══ INFORMATION PROVIDED ══

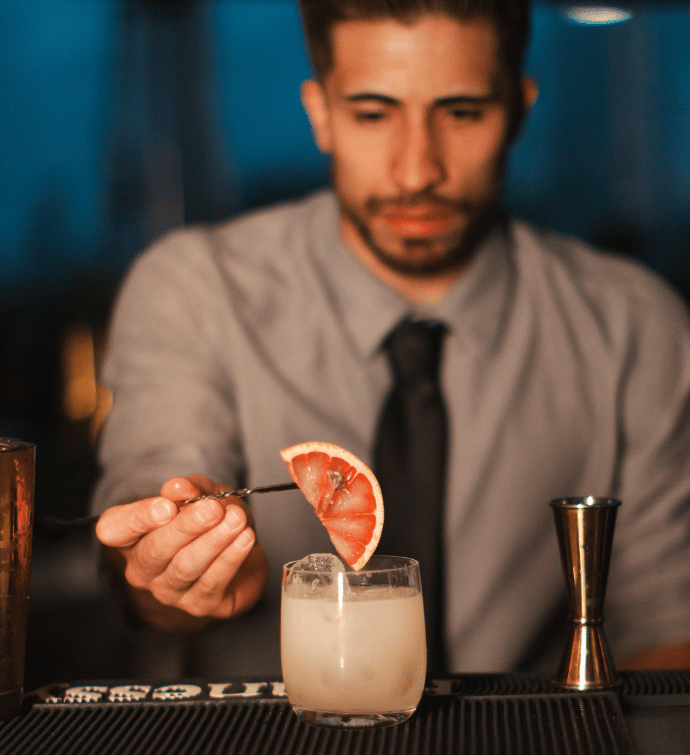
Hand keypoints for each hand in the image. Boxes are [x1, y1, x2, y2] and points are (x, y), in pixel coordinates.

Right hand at [95, 475, 268, 630]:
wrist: (242, 551)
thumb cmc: (213, 520)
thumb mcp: (203, 493)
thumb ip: (190, 488)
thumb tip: (177, 488)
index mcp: (132, 536)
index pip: (115, 529)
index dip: (138, 518)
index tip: (167, 506)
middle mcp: (143, 568)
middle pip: (155, 550)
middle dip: (186, 527)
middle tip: (213, 509)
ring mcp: (168, 590)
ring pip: (185, 567)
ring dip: (214, 541)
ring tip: (237, 519)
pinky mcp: (198, 605)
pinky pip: (212, 582)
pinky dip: (231, 558)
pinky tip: (245, 538)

═══

EXERCISE GOAL: Everything starting at the line containing "thumb mcp: (203, 493)" and ending at the line containing "pinky dip: (231, 558)" in the records above should be repeated exactly, and only that.

ANSWER SPACE:
thumb mcp: (203, 493)
thumb ip: (190, 488)
thumb tip: (177, 488)
index mcp: (132, 536)
index pip: (115, 529)
index dip: (138, 518)
index tip: (167, 506)
middle mcp: (143, 568)
middle pip: (155, 550)
middle dip: (186, 527)
middle tip: (213, 509)
ring mcp: (168, 590)
ring pip: (185, 567)
ring dip: (214, 541)
ring tip: (237, 519)
pinky mcp: (198, 605)
pinky pip: (212, 582)
pinky dip: (231, 558)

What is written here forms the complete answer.